At 60mph yes, watching out for pylons, towers, etc. But as FFF says, DR navigation will be correspondingly harder because the slow airspeed will give rise to huge wind (heading) corrections, say 30-40 degrees, for typical values of wind aloft, but the poor vis will make it hard to make the corrections.

Also 3000m vis will invariably mean no horizon. In the UK, it is either due to very heavy rain, or (more often) due to haze. In the latter case, you are flying in IMC in all but name. It's like being in an aquarium that hasn't been cleaned for a year. From say 3000ft, you can see the surface but only just, so unless you have instrument skills you have to be down (say 500-1000ft) and then you can't see far ahead to navigate.
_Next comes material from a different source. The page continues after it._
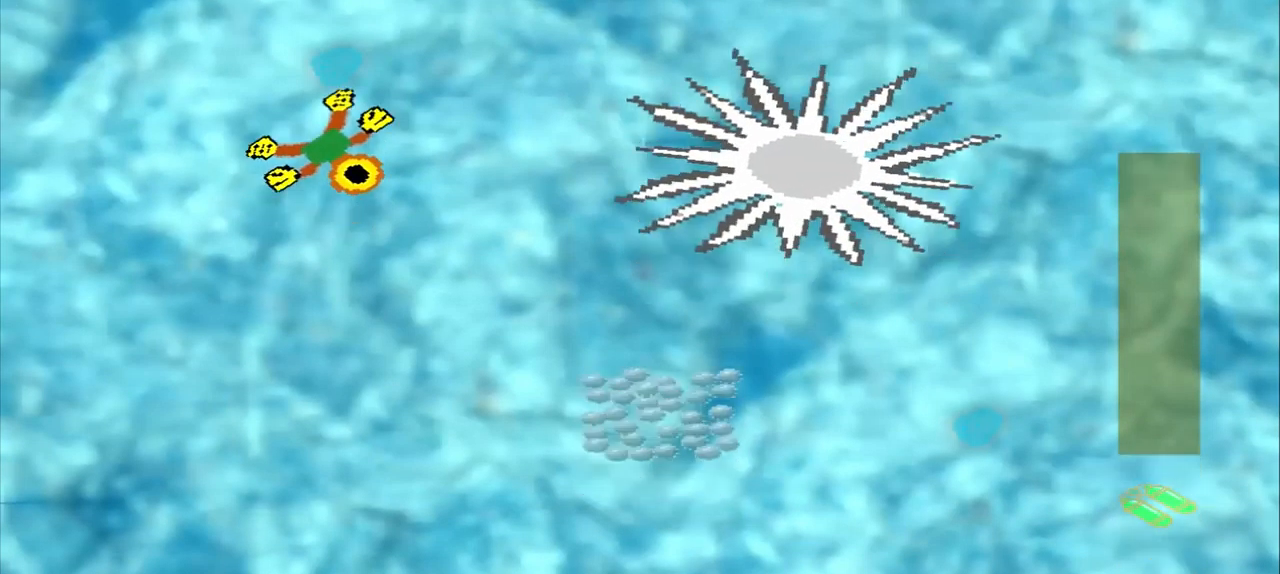
{"dt_ms": 1000, "buttons": [], "left_stick": "down-right"}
During my PPL training, I was with an instructor who was a bit of a cowboy. He liked to demonstrate things like stopping the engine totally and gliding (C152). But he taught me a few good things, like flying in 3000m vis in drizzle, low down, between hills, and you quickly realise it's an easy way to die. It's easy to see how getting into that situation quickly becomes a fight to just stay away from terrain. DR nav, with its high workload, will go straight out of the window. If the poor vis is due to rain, there will very likely be low cloud (say OVC007) and then a pilot without instrument skills is stuck between ground and low cloud, with poor vis. I've heard it on the radio a few times and it is quite scary.

Like a lot of things in flying, it's OK in a familiar area, and this is the unstated perspective which a lot of people are writing from. If you did a survey of typical trip radius for 60mph planes, you'd see this

A GPS is the best way to navigate. VOR tracking is also fine (and is sort-of mentioned in the PPL) but if one is low down the reception might not work, so one has to fly higher and then (in 3k vis) you won't see much of the ground so you need reasonable instrument skills. DME reception disappears particularly fast when low down.